Logo paivense
Logo paivense

Cristiano Ronaldo pode perder condecorações da República

A fraude fiscal que valeu a Ronaldo uma condenação a 23 meses de prisão com pena suspensa e uma multa 18,8 milhões de euros em Espanha viola alguns dos deveres dos condecorados com Ordens Honoríficas da República Portuguesa.

“Tudo perfeito”, disse o jogador, sorridente, à saída do tribunal espanhol, mas pode não ser bem assim.

O capitão da seleção nacional de futebol corre o risco, segundo o Público, de perder as duas ordens que lhe foram atribuídas, ou, no mínimo, ser alvo de uma admoestação.

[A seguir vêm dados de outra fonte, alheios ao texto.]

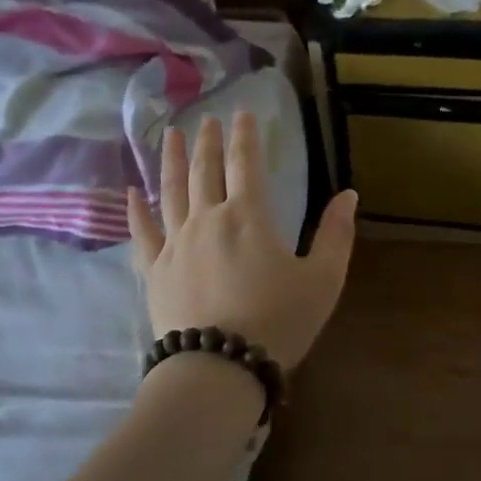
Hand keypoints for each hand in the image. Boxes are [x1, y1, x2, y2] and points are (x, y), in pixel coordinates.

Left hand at [127, 112, 356, 367]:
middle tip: (208, 118)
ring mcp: (176, 244)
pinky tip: (131, 192)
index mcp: (248, 216)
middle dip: (209, 141)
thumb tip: (349, 195)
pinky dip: (136, 210)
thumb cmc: (278, 321)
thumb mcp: (323, 279)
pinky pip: (142, 233)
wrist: (220, 368)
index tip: (243, 112)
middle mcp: (207, 219)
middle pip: (205, 170)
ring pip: (171, 191)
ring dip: (173, 161)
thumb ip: (336, 234)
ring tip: (172, 136)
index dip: (245, 136)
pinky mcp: (155, 271)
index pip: (245, 163)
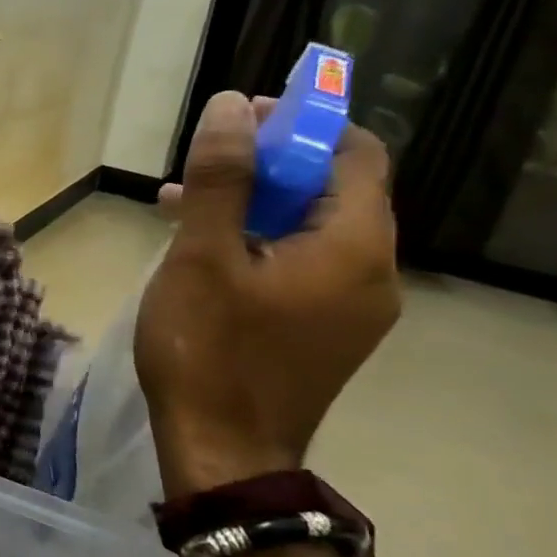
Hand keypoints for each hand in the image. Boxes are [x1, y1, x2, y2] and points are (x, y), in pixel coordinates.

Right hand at [135, 91, 400, 496]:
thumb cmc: (209, 349)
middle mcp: (372, 272)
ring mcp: (352, 307)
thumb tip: (233, 106)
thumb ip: (222, 178)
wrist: (223, 451)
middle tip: (203, 164)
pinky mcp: (325, 332)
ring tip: (185, 204)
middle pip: (333, 190)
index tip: (239, 121)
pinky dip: (259, 243)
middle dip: (268, 165)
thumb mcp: (202, 256)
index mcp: (354, 246)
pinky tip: (203, 253)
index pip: (355, 154)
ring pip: (311, 229)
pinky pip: (302, 265)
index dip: (302, 125)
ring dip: (255, 205)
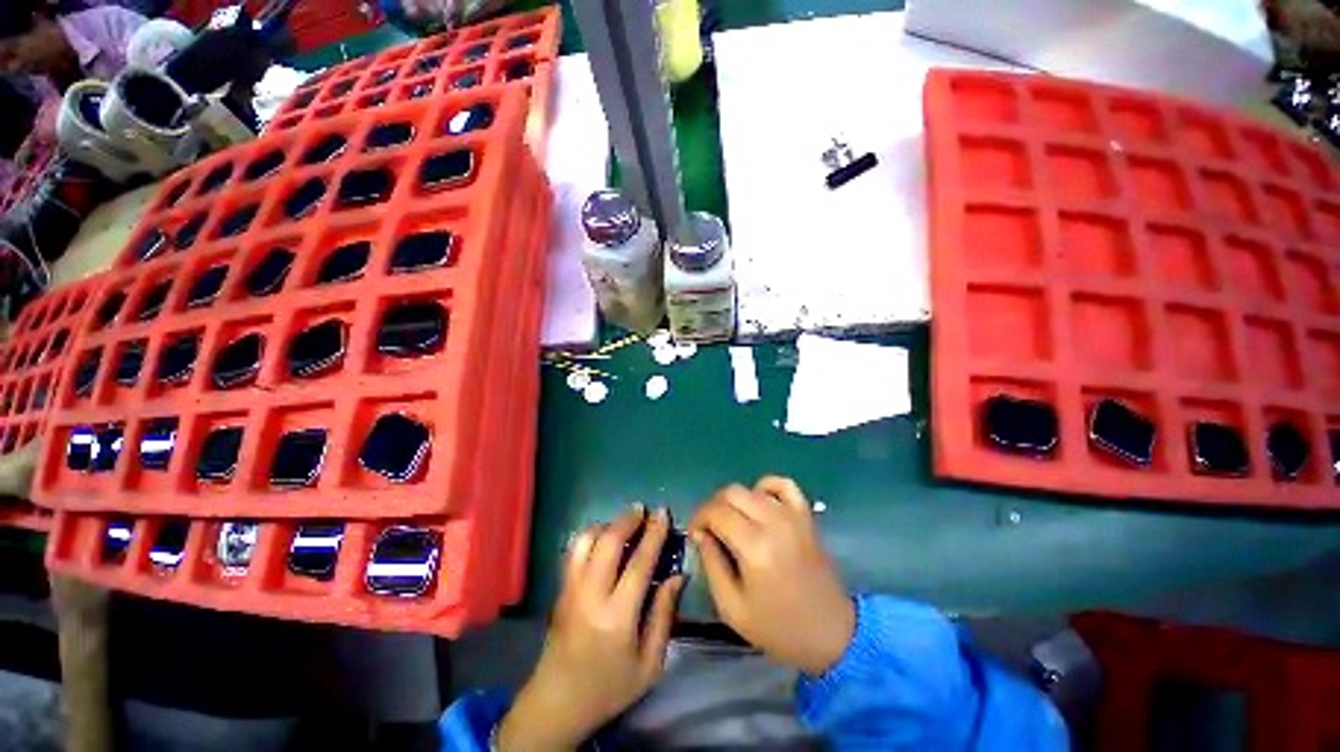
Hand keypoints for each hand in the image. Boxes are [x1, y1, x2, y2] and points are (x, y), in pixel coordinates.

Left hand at [499, 505, 683, 750]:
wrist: (558, 703)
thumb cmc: (610, 686)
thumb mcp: (650, 664)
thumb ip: (664, 615)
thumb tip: (678, 575)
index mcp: (617, 617)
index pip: (639, 563)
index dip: (654, 534)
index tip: (664, 513)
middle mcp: (590, 596)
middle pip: (608, 541)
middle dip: (628, 519)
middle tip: (644, 510)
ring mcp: (570, 589)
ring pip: (586, 540)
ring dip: (607, 524)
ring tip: (625, 523)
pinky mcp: (560, 589)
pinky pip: (574, 550)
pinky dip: (590, 535)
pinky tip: (603, 537)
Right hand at [689, 477, 853, 675]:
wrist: (831, 632)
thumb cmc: (778, 627)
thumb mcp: (732, 608)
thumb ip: (711, 564)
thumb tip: (701, 534)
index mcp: (754, 547)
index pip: (715, 511)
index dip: (698, 518)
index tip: (695, 534)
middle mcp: (773, 522)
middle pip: (731, 493)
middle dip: (713, 507)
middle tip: (710, 529)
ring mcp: (792, 515)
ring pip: (751, 488)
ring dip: (734, 501)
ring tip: (732, 522)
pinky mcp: (805, 515)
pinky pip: (782, 484)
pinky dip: (765, 487)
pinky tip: (759, 503)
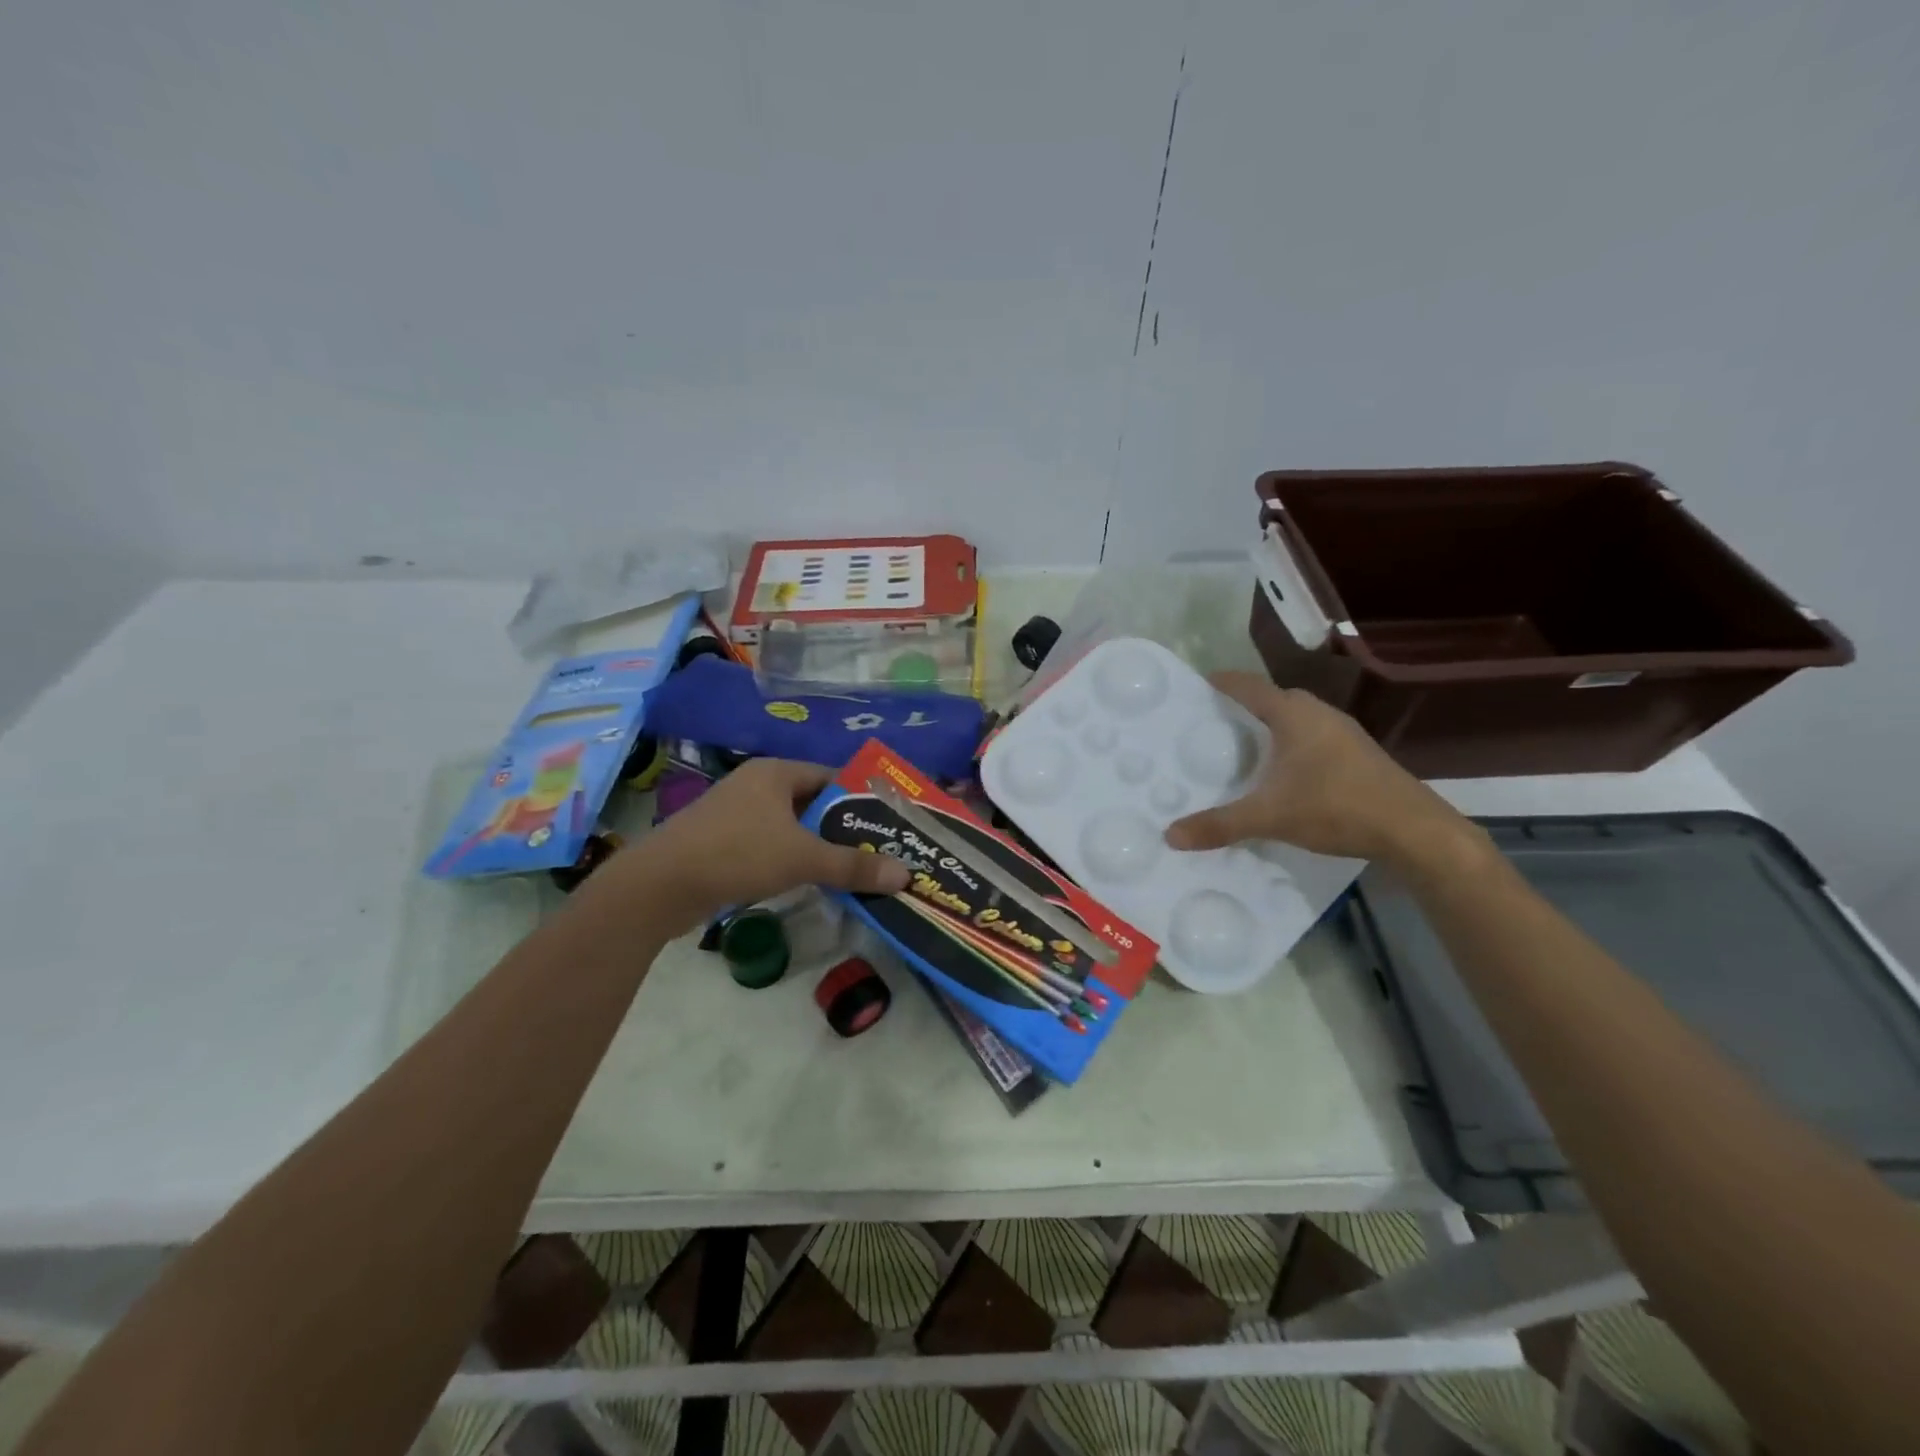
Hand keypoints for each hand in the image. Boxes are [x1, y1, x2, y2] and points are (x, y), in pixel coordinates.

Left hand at [605, 759, 910, 933]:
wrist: (658, 886)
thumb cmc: (736, 854)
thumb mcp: (802, 858)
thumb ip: (853, 866)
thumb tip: (905, 876)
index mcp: (776, 772)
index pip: (831, 777)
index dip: (861, 800)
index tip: (888, 825)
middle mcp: (756, 785)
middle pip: (812, 803)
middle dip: (842, 828)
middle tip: (876, 851)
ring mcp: (735, 814)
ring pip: (790, 827)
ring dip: (817, 846)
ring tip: (851, 869)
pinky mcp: (721, 842)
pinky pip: (769, 844)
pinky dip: (790, 859)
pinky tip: (808, 881)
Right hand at [1163, 672, 1469, 864]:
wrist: (1413, 830)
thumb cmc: (1335, 807)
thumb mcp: (1269, 817)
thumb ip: (1219, 825)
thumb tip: (1170, 835)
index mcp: (1294, 715)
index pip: (1251, 687)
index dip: (1225, 683)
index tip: (1202, 682)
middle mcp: (1321, 714)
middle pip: (1278, 698)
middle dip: (1249, 703)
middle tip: (1219, 718)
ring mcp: (1346, 733)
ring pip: (1301, 717)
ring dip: (1276, 724)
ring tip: (1250, 742)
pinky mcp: (1360, 754)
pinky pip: (1316, 735)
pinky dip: (1295, 742)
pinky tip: (1289, 769)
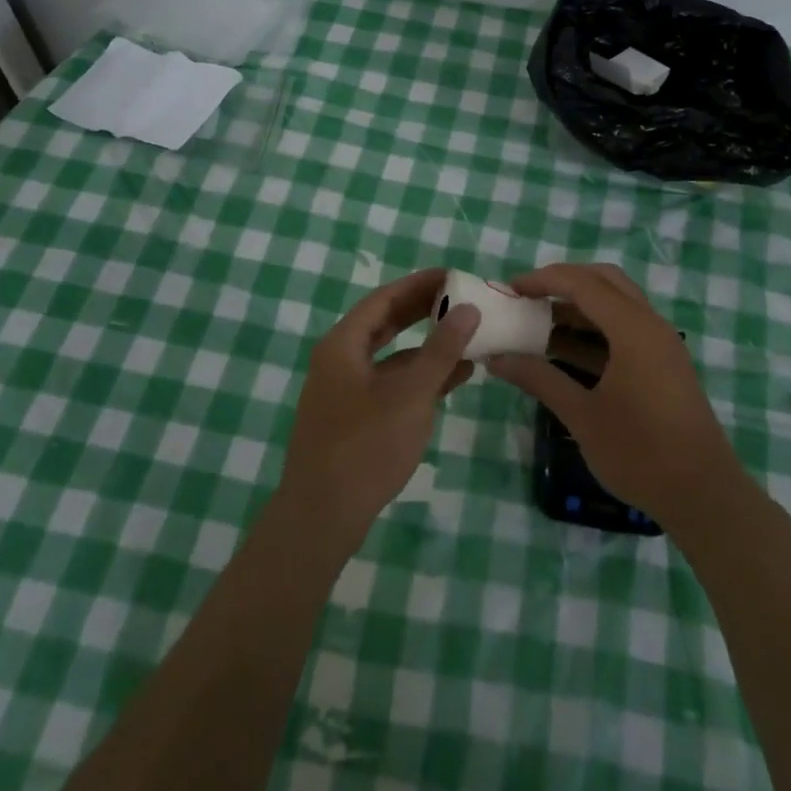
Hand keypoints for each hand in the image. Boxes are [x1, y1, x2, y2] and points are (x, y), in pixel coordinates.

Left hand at [280, 269, 479, 541]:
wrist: (322, 516)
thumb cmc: (366, 445)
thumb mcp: (411, 394)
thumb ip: (441, 350)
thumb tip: (468, 309)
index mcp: (344, 344)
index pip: (384, 299)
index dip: (419, 284)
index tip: (452, 275)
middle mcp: (340, 360)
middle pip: (385, 323)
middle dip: (423, 311)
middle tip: (461, 298)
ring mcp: (345, 391)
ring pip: (391, 356)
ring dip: (427, 346)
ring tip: (467, 335)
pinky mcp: (354, 418)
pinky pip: (391, 383)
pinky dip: (419, 376)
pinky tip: (455, 377)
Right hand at [489, 263, 744, 531]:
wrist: (703, 496)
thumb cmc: (640, 453)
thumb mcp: (582, 416)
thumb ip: (539, 379)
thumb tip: (496, 358)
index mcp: (633, 330)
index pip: (583, 284)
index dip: (544, 280)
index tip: (510, 288)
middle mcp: (651, 325)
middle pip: (604, 281)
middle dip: (564, 282)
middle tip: (528, 296)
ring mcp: (661, 345)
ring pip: (616, 304)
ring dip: (578, 307)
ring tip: (539, 323)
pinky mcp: (663, 364)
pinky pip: (625, 329)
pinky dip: (594, 330)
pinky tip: (564, 351)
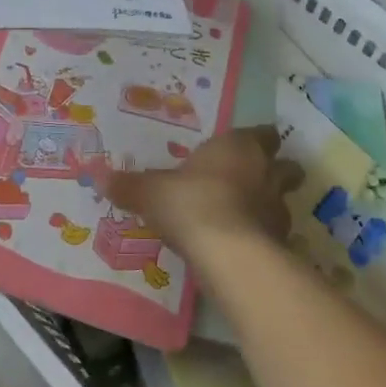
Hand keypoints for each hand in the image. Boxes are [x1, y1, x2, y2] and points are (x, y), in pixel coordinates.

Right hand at [105, 126, 301, 255]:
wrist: (227, 253)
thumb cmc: (191, 203)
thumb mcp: (151, 192)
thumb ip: (129, 185)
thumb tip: (98, 176)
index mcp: (240, 147)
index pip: (263, 133)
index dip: (256, 139)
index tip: (243, 147)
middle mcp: (266, 172)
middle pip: (287, 165)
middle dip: (276, 170)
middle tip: (253, 179)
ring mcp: (279, 209)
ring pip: (285, 200)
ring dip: (270, 205)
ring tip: (246, 216)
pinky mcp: (281, 242)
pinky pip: (276, 234)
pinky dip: (264, 237)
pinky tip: (244, 245)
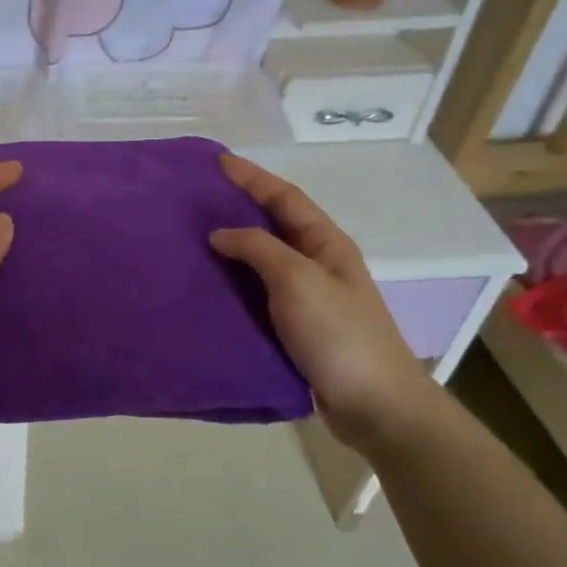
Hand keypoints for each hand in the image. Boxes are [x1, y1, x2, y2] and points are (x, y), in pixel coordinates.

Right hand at [209, 154, 443, 450]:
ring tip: (192, 240)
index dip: (252, 177)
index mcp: (325, 244)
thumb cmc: (339, 334)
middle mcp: (317, 264)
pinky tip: (208, 288)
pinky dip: (234, 285)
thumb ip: (258, 249)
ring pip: (263, 261)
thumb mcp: (298, 280)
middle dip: (239, 207)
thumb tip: (220, 233)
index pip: (284, 198)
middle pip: (274, 225)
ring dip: (232, 248)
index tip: (217, 161)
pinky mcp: (295, 329)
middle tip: (197, 199)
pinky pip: (258, 295)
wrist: (374, 405)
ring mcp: (307, 298)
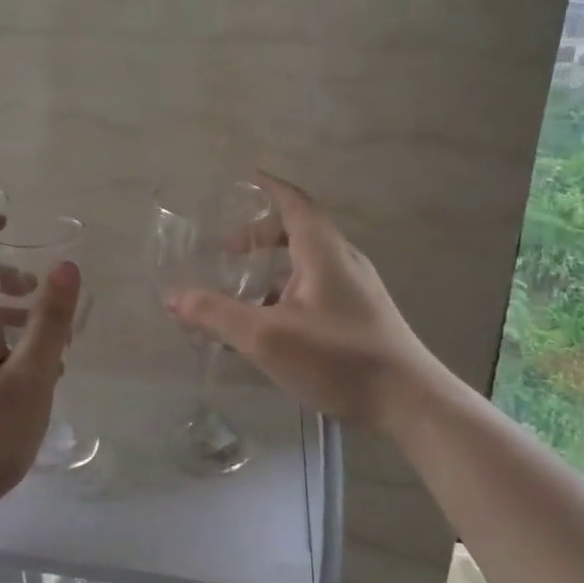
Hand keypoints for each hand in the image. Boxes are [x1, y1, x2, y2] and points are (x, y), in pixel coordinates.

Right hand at [166, 173, 431, 429]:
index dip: (267, 188)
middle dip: (261, 234)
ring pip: (308, 265)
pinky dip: (288, 294)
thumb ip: (217, 314)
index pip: (294, 202)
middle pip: (299, 231)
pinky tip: (273, 329)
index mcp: (324, 252)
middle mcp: (344, 262)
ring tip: (242, 294)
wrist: (410, 403)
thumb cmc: (338, 359)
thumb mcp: (266, 337)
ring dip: (273, 269)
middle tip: (228, 249)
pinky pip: (318, 290)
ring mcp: (358, 290)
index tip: (242, 179)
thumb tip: (173, 296)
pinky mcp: (363, 317)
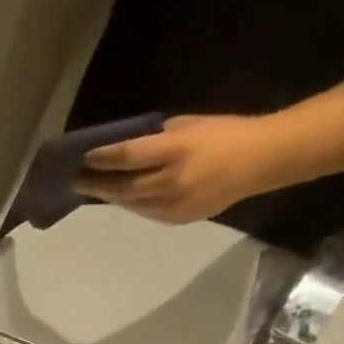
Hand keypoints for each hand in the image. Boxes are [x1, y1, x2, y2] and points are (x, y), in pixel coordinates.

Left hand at [75, 114, 291, 223]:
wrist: (266, 160)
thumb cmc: (227, 134)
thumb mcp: (190, 124)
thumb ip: (156, 137)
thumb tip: (124, 147)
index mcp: (177, 151)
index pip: (128, 157)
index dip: (103, 158)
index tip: (84, 158)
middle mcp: (172, 181)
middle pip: (122, 187)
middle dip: (96, 184)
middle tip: (77, 180)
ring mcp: (175, 204)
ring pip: (130, 203)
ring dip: (110, 196)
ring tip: (94, 189)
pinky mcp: (179, 218)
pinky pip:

Para já, a Presidência da República não comentou o caso.

Segundo a Lei das Ordens Honoríficas Portuguesas, um cidadão condecorado “perde automaticamente o título que lhe foi concedido se for condenado por sentença judicial transitada em julgado pela prática de crime doloso punido com pena de prisão superior a três anos.”

Foi isto que sucedeu recentemente com Armando Vara, condenado a cinco anos de prisão efetiva. Não é o caso de Ronaldo, mas os titulares das ordens honoríficas podem também perder os títulos recebidos se não cumprirem os deveres dos membros das ordens.

E é aqui que podem surgir os problemas para o jogador da Juventus, que foi condecorado em 2014 como Grande Oficial da Ordem do Infante D. Henrique de Portugal, era Cavaco Silva Presidente, e em 2016 com a Grã Cruz da Ordem de Mérito, já com Marcelo Rebelo de Sousa na Presidência.

Segundo o ponto 1 do artigo 54.º da Lei das Ordens Honoríficas, os membros ficam obrigados a “defender e prestigiar Portugal em todas as circunstâncias, regular o seu procedimento, público e privado, pelos ditames da virtude e da honra, acatar as determinações e instruções do Conselho da respetiva Ordem e dignificar a sua Ordem por todos os meios e em todas as circunstâncias”.

Já o ponto 2 do mesmo artigo acrescenta que “os membros honorários têm o dever de não prejudicar, de modo algum, os interesses de Portugal.”

O artigo seguinte determina que “sempre que haja conhecimento da violação de qualquer dos deveres enunciados no artigo anterior, deve ser instaurado processo disciplinar, mediante despacho do Chanceler do respetivo Conselho”.

“Se a acusação for julgada procedente, é imposta ao arguido, conforme a gravidade da falta e do desprestígio causado à Ordem, a sua admoestação ou irradiação. A admoestação é da competência do Chanceler e consiste na repreensão do infrator, pessoalmente ou por escrito. A irradiação dos quadros da Ordem tem a mesma forma do ato de concessão e implica a privação do uso da condecoração e a perda de todos os direitos a ela inerentes”, acrescenta ainda o artigo 55.º.

“Excesso de benevolência” com Ronaldo

A associação de Técnicos do Fisco espanhol considera que a multa aplicada a Cristiano Ronaldo peca por “excesso de benevolência”, por permitir que o futebolista português não cumpra pena de prisão efetiva.

O futebolista português, que foi condenado a 23 meses e 30 dias de prisão, os quais não cumprirá, e a uma multa de 18,8 milhões de euros por fraude fiscal, reconheceu os factos de que estava acusado, ou seja, quatro crimes fiscais cometidos entre 2010 e 2014, evitando assim o pagamento de 5,7 milhões de euros ao Tesouro espanhol.

A sentença que condenou Ronaldo como “autor criminalmente responsável” de quatro delitos contra a Fazenda Pública, decretou a substituição das penas de prisão aplicadas por uma multa de 360 mil euros, o que significa uma redução entre 16 e 20 por cento dos pagamentos em falta entre 2011 e 2013, enquanto em 2014 se verifica uma redução de 568.497 euros em relação aos 8,5 milhões de euros denunciados pelo Fisco.

Especialistas do Ministério das Finanças espanhol consideram, perante um caso tão excecional de fraude fiscal, que as duas infrações fiscais e dois crimes agravados cometidos pelo futebolista “não deviam diminuir o valor mínimo previsto no Código Penal e podiam até atingir um valor mais alto até um máximo de seis vezes a quantia que ficou por pagar”.